Tuesday, May 24, 2005

To Teach (or NOT)

While grading college papers, I decided that students don’t have to agree with the teacher. But they do have to demonstrate that they understand what the teacher said. The teacher’s task is to help each student learn to think.

As a concerned mother plans meals that provide essential nutrients and serves up those meals in ways that encourage her children to eat; so the teacher is true to the text and delivers the material in an attractive package. I try to make learning fun. Sesame Street and Blue’s Clues continue to show us that it’s easier to learn when we enjoy the process.

As a student I thought the educational process called for me to stuff in the facts and retain them long enough to regurgitate them onto exams. I have reevaluated the process. Facts continue to be important but they are only building blocks for attitudes and ideas. This presents a challenge to both teacher and student. The easiest tests to prepare for and grade are based on facts. But if life is a Jacobean wrestling match, facts are no longer the be all and end all.

In working with Dr. Bill Spady (author of Total Leaders) I had to adjust my thinking even further. Spady calls attention to the inability of grades to adequately portray what a student has learned. He came to this understanding from studies showing that the valedictorians at Harvard were failing to adjust to life outside academia. He suggests that a portfolio of some sort would be a better indication of a student’s mastery of the material than a letter grade. One of Spady’s tenets is that all students can learn. This does not mean that all students learn at the same rate but – given time and inclination – any student can master specific material. I agree.

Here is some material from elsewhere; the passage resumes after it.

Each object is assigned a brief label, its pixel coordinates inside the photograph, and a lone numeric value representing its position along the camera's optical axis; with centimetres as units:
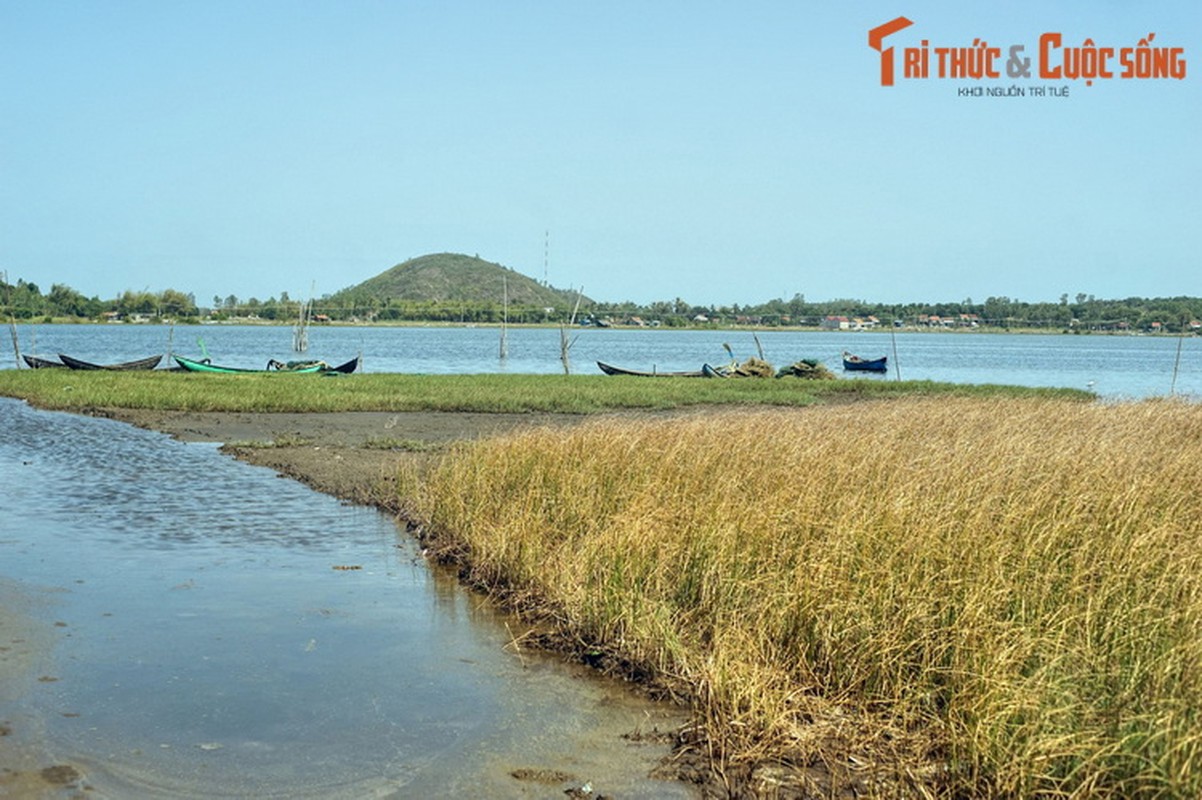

Frank Bettger, author of How I Raised Myself from Failure to Success in Selling, tells about a businessman watching a game show on television. Over the course of several tapings, one of the contestants had won a huge amount of money. The businessman volunteered that he’d be willing to hire the fellow but he wouldn’t pay him any more than the cost of a good almanac. And that was for a lifetime of service. Like that businessman I believe that true value comes from the ability to use information.

The most important learning usually takes place outside of the classroom. I’m not talking about study or "persuasion taking place in the absence of the persuader." The most important lessons in college are often learned in the dormitories. Living with another person is a tremendous learning experience. In middle school and high school extracurricular activities shape students in emotional as well as physical ways.

Thus I suggest that students are to be held accountable for classroom learning and they are to be supported in learning how to live outside the classroom. It is this combination of learning – inside and outside the classroom – that best prepares students for life and leadership.